二亨:“我上学,我上学还不行吗?别打了,疼……小姑我疼。”
我把柳条儿停了,“问他,你不上学,山上有几只狐狸几只黄皮子你都数不明白,回头黄皮子糊弄你就跟糊弄傻子一样儿,你连个本事都学不明白,狐狸说啥你就信,你能知道人家骗你吗?”
二亨惊恐的瞪大眼睛。
哦吼,被我戳心窝子了。
这死小子想啥了?
我大哥一听脸色难看,过来就薅着二亨拽到供仙家那屋,把二亨踹的跪下,“跪着,什么时候想明白什么时候再说。”

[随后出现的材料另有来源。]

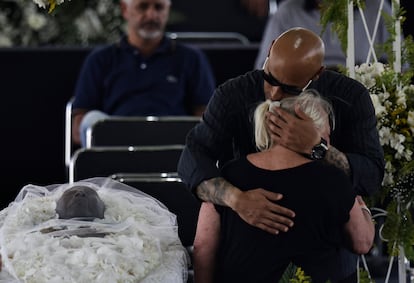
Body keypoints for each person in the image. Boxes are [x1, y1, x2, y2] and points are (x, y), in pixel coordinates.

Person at [177, 27, 385, 282]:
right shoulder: (233, 94)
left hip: (327, 251)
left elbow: (372, 176)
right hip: (247, 244)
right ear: (270, 47)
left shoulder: (351, 97)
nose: (274, 94)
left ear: (317, 75)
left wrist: (320, 149)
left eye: (288, 88)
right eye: (270, 78)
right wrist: (237, 199)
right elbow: (192, 159)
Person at [193, 90, 375, 282]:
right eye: (326, 137)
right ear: (313, 133)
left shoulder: (227, 175)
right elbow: (362, 242)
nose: (328, 145)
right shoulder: (334, 179)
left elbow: (203, 247)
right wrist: (362, 206)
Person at [72, 0, 216, 146]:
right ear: (124, 10)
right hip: (117, 148)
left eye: (159, 7)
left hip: (173, 147)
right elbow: (79, 126)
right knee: (91, 119)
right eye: (143, 6)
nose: (151, 15)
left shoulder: (191, 58)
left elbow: (206, 116)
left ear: (168, 11)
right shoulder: (100, 59)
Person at [0, 177, 188, 282]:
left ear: (103, 210)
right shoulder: (23, 244)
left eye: (90, 194)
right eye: (71, 193)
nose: (80, 193)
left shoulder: (135, 243)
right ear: (55, 209)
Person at [254, 0, 392, 70]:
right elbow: (264, 68)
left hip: (364, 94)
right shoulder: (287, 12)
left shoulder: (378, 8)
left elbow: (402, 66)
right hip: (303, 95)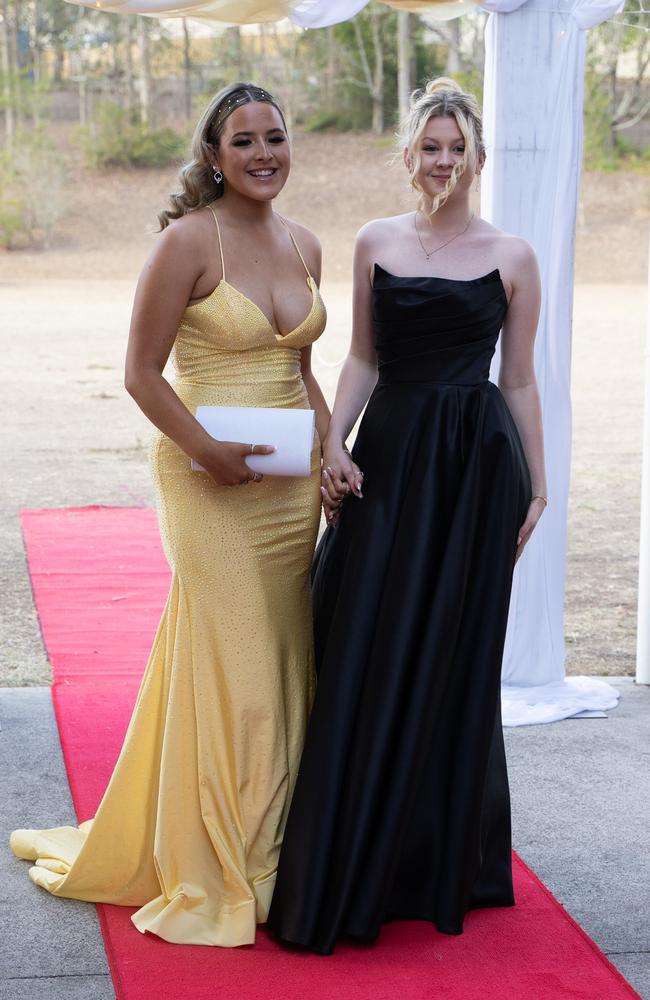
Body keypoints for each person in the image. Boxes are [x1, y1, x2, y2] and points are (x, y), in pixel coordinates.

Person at [10, 82, 330, 947]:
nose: (264, 153)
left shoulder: (305, 244)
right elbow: (141, 372)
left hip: (290, 491)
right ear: (213, 155)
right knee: (242, 662)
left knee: (283, 655)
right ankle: (232, 862)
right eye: (243, 141)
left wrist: (331, 450)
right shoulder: (186, 243)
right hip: (205, 481)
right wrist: (208, 451)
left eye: (275, 136)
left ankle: (273, 840)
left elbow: (302, 376)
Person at [267, 77, 547, 955]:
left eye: (458, 148)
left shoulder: (513, 255)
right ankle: (353, 848)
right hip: (386, 458)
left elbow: (521, 379)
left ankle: (432, 860)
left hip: (474, 468)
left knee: (450, 651)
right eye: (431, 147)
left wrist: (537, 485)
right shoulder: (374, 240)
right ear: (408, 154)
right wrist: (334, 445)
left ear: (478, 158)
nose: (444, 161)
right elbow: (360, 357)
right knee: (366, 642)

大家都挺沉默,他们虽然没听明白,但是孩子不学好都愁得慌。
我爷叹口气,看一眼崔喜。
我拉着崔喜,“大嫂我想吃肉包子,你做的最好吃。”
崔喜立即答应,“我这就给你做,在家待多久啊?别急着走,你走这俩月家里都想你。”
我们俩说笑着进厨房,这次我没着急走,故意等着看看我三哥还会不会接到着急让他回去的电话。
虽然我们收拾完叶梅尸体以后,接触的事儿跟幻境完全不同,却也有些惦记幻境里我三哥印堂发黑的事儿。